24th May.—Shahrúd to Dih Mullah, sixteen miles. We set out at 5.30 A.M., bidding adieu to Mr Bower of our party, who at the same time set out for Astrabad en route to London with despatches. If fortunate in catching the steamer and trains, he hopes to reach his destination in twenty days, viâ Astrakhan, Czaretzin, Berlin, &c. Were but Afghanistan an open country, Indian officers proceeding on furlough might with advantage take this route homewards. But as it is not an open country, and there is little use in speculating when it will become so, its peoples and mountains and deserts may yet for another generation maintain their isolation from the civilised world, and remain a country of interest to the politician, and a region of curiosity to the scientific man.

Our route led S.S.W., along a stony hill skirt by a well-beaten track, following a line of telegraph posts, a promising emblem of Western civilisation in this yet semi-barbarous land.

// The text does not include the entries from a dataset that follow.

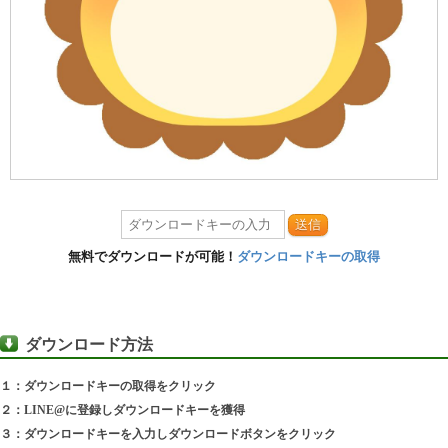
送信
無料でダウンロードが可能！
ダウンロードキーの取得
ダウンロード方法
１：ダウンロードキーの取得をクリック
２：LINE@に登録しダウンロードキーを獲得
３：ダウンロードキーを入力しダウンロードボタンをクリック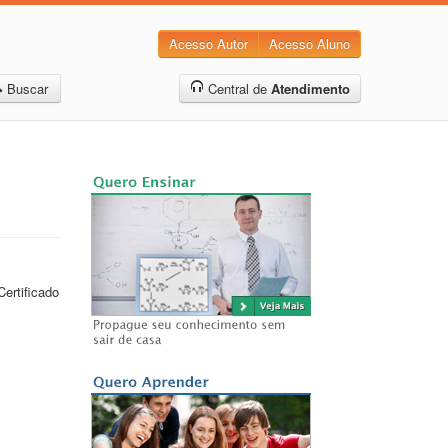
Acesso Autor
Acesso Aluno
Buscar
Central de
Atendimento
ertificado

The hills on our right belong to the Alburz range, that separates the Caspian basin from the tableland of Persia. The northern slopes are described as clothed with dark forests, the southern, however, are precipitous, and mostly bare, a few juniper-trees only dotting the rocks here and there, as little black specks on their rugged sides. The range is said to abound in wild goat and sheep, and the stag or gáwaz, called bárásinghá in India. The leopard and bear are also found on it, and on its eastern spurs a small species of lion, but not the tiger.

To the left of our route the land slopes down to a water-worn ridge of red clay. It separates the Shahrúd valley from the salt desert to the south. A range of hills rises out of the desert far away to the south. One of our escort called the range Jandak, and pointed out a prominent peak as Ahwand. Jandak is twenty farsakhs from this, and contains ten or twelve villages on the edge of the desert, where palm-trees grow in plenty, as my informant said. He was a very communicative man, and after volunteering scraps of information regarding the country we were traversing, took an early opportunity to enlarge on his own grievances.

“The present the sardár” (chief), pointing to Sir F. Goldsmid, “gave us sowars and sarbáz, has been taken from us by the governor,” he said. “We have been so many days out,” he added, “our horses are exhausted, and we are famished. Nobody cares for us, and the villagers have nothing we can take from them.” “It is hard,” I said, “but it is the custom of your country.” “Yes, it is the custom of the country,” was the ready reply, “and that is why our country is ruined.” “With the aid of the famine,” I add. “The famine! no that is a decree from God, and we must submit. No one can fight against what God ordains. But our governor is a very hard master. He is deeply in debt, and screws his subjects to pacify his creditors. Not a pul-i-siyáh (a copper coin) escapes his grasp; and there are many like him. Irán tabáh shud—Persia is ruined. Khyle, khyle sakht ast—it is very hard.”

And so it is really. We found the Afghan troops in every respect better off than those of Persia. They are physically finer men, are better clad, better armed, and better provided with shelter, carriage, and provisions, though there is room for improvement on all points.

At Dih Mullah we were accommodated in a double-storied summer-house, in an ornamental garden adjoining the village. Its shelter, such as it was, with doors and windows opening in every direction, was hardly so efficient as that afforded by our tents against the chill gusts of wind sweeping down from the hills to the north. The situation, however, afforded us a wide prospect of the country, which, from its nature, hardly compensated for the discomfort. To the south was an unlimited view of a vast salt desert, as unvaried as the horizon-girt ocean. To the north rose a barrier of bare rocks, tipped here and there by snow, and dotted above by black spots, like one with a mild attack of small-pox; and on either side lay a long gravelly valley, with a string of villages and gardens running down its central course.